Research Description:

Actin-Binding Properties of CWIP

Last September in the Proceeding of the National Academy of Sciences, biologists at Harvard published a paper claiming they synthesized a peptide which they called CWIP, that could inhibit the protein N-WASP and thus stimulate the formation of actin filaments. This attracted our attention because although N-WASP is an important protein that regulates changes in actin, we doubted a peptide could cause indirect effects. I began to test a new hypothesis, that the CWIP affected actin polymerization directly, not indirectly through N-WASP as previously claimed.
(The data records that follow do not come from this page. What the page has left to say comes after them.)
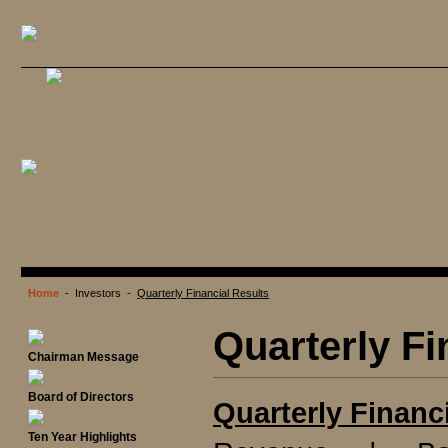
Home
- Investors -
Quarterly Financial Results
Quarterly Fi
Chairman Message
Board of Directors
Quarterly Financ
Ten Year Highlights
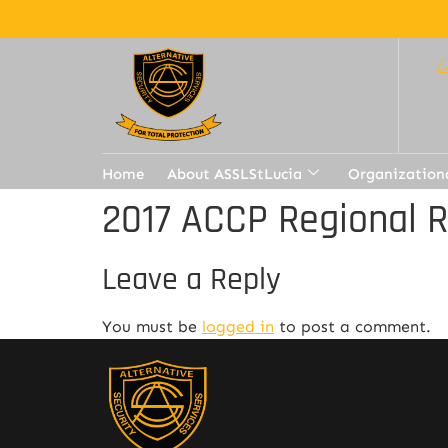
Home
About ASSLStLucia
Organization
2017 ACCP Regional 
Leave a Reply
You must be
logged in
to post a comment.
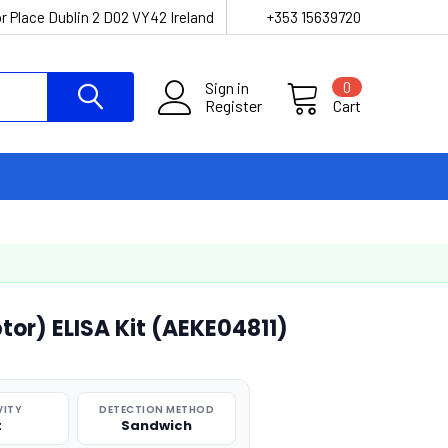
r Place Dublin 2 D02 VY42 Ireland
+353 15639720
Sign in
0
Register
Cart
tor) ELISA Kit (AEKE04811)
VITY
DETECTION METHOD
t
Sandwich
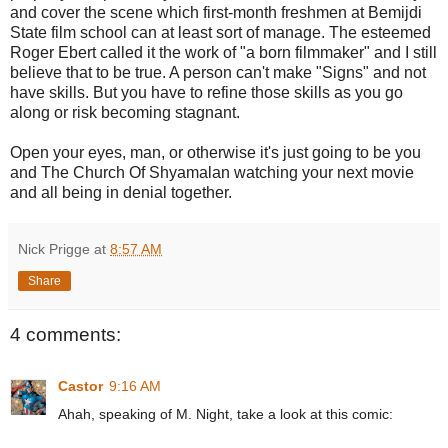
and cover the scene which first-month freshmen at Bemijdi
State film school can at least sort of manage. The esteemed
Roger Ebert called it the work of "a born filmmaker" and I still
believe that to be true. A person can't make "Signs" and not
have skills. But you have to refine those skills as you go
along or risk becoming stagnant.
Open your eyes, man, or otherwise it's just going to be you
and The Church Of Shyamalan watching your next movie
and all being in denial together.
Nick Prigge
at
8:57 AM
Share
4 comments:
Castor
9:16 AM
Ahah, speaking of M. Night, take a look at this comic:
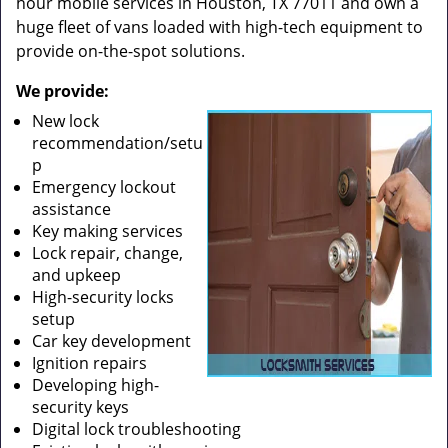
hour mobile services in Houston, TX 77011 and own a
huge fleet of vans loaded with high-tech equipment to
provide on-the-spot solutions.
We provide:
New lock
recommendation/setu
p
Emergency lockout
assistance
Key making services
Lock repair, change,
and upkeep
High-security locks
setup
Car key development
Ignition repairs
Developing high-
security keys
Digital lock troubleshooting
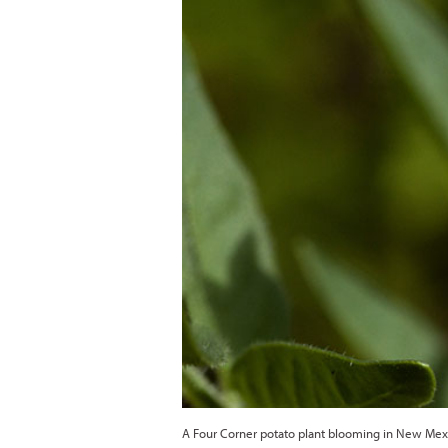
A Four Corner potato plant blooming in New M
Actin is an important protein in muscles as well as many unicellular organisms, which depend on it for motility, by the formation of actin filaments. We presume that CWIP, a 14 amino acid peptide with a dimeric structure, binds to actin in two places. Initial tests I preformed involved using pyrene-labeled actin added to the CWIP. Pyrene fluoresces with the presence of filamentous actin, thus more polymerization results in higher readings. It was immediately obvious that the CWIP showed a dose-response: the more CWIP added, the more actin polymerized. However, an error I made during a version of this experiment a few months ago proved invaluable. I forgot to add the labeled pyrene-actin and instead set up the experiment with unlabeled actin, but obtained the SAME results. This means for the past few months we were not detecting F-actin but instead, the effects of light scattering. This is a very unique characteristic of a peptide. Also, around this time, another interesting discovery was made. I decided to read my samples 24 hours after I made them (I usually read them immediately after they are made), and discovered that big changes take place with the actin overnight. The CWIP has an unusual effect in that it causes actin to aggregate in clumps by just sitting out, without being centrifuged. This planted seeds of doubt that CWIP behaves as initially hypothesized: instead it interacts very strongly (and uniquely) causing actin to just aggregate in disorganized clusters.

Since these discoveries, we have been redesigning the CWIP by changing some of its amino acids, to alter its interactions with actin. Once we successfully modify CWIP so that it doesn’t interact too strongly (and cause aggregation) with the actin, I plan to characterize it’s binding activity (where it binds, how it might change actin structure), as well as its true effects on actin polymerization.